I digress though, this is one exceptional post because I'm such a physics nerd and this makes me ponder the sky in ways other than "jump, fall, pull, flare, repeat". Brilliant Brilliant Brilliant. Thank you :)

Faraway  2014-01-15

Dudes, if you're able to understand those functions, convert ft to m is a piece of cake.
Thanks to Giles for the great explanations!

Waldschrat  2014-01-15

Metric!! What are in hell is ftÂ˛ ?

Herckydude  2014-01-15

I bet that a lot more than 5% of the people in skydiving and aviation use the imperial system over the metric system. When I speak for Belgium: Flemish 60% uses imperial, 40% French uses metric in general.
It's not so difficult to convert the given data in this article to the units that are desired by the reader...

skydivezimbabwe  2014-01-25

This article, and the fact that I'm reading it, just goes to prove that it's always raining somewhere in the world.

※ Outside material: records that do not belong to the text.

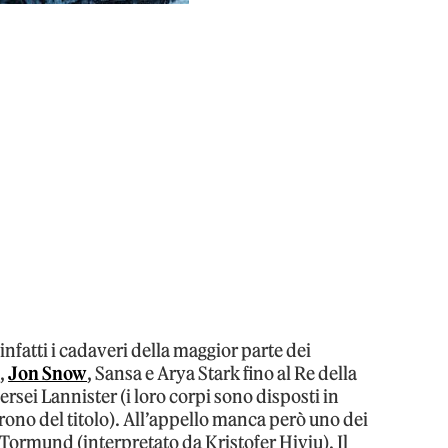
nfatti i cadaveri della maggior parte dei
n
,
Jon Snow
, Sansa e Arya Stark fino al Re della
rsei Lannister (i loro corpi sono disposti in
rono del titolo). All’appello manca però uno dei
 Tormund (interpretato da Kristofer Hivju). Il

Since Cessna are produced in USA, we use feet/miles on aircraft instrumentation and flight calculations. However, we use metric units on our charts.

dplw  2015-11-10

Hi Giles.

Thank you for your first-rate article.

Looking at equations 11 and 12 though, it looks as if a couple of typographical errors may have crept in.

I reckon that equation 11 should be

32*sech^2(0.182*t)
[where "sech^2" represents 'sech squared']

and that equation 12 should be

967*ln(cosh(0.182*t))
[where "ln" represents 'log to the base e']

Kind regards
David Williams

gon  2016-01-13

Great article Giles.
But for an engineer like myself ....how crazy is to use the imperial units. They make no sense, and complicate all the math. It's funny to see how you mess with the equations to insert conversion factors, like from ft/sec to mph.
It's not that it is impossible to understand, anybody can do the conversions. It just feels weird.
I can understand the tradition and the people using the imperial system in they everyday life. But for engineering and technical stuff... You guys should switch to metric. You see how much easier everything is.
Back to the subjet. Thanks for the article, really good. It reminds me of when I studied all this in the university.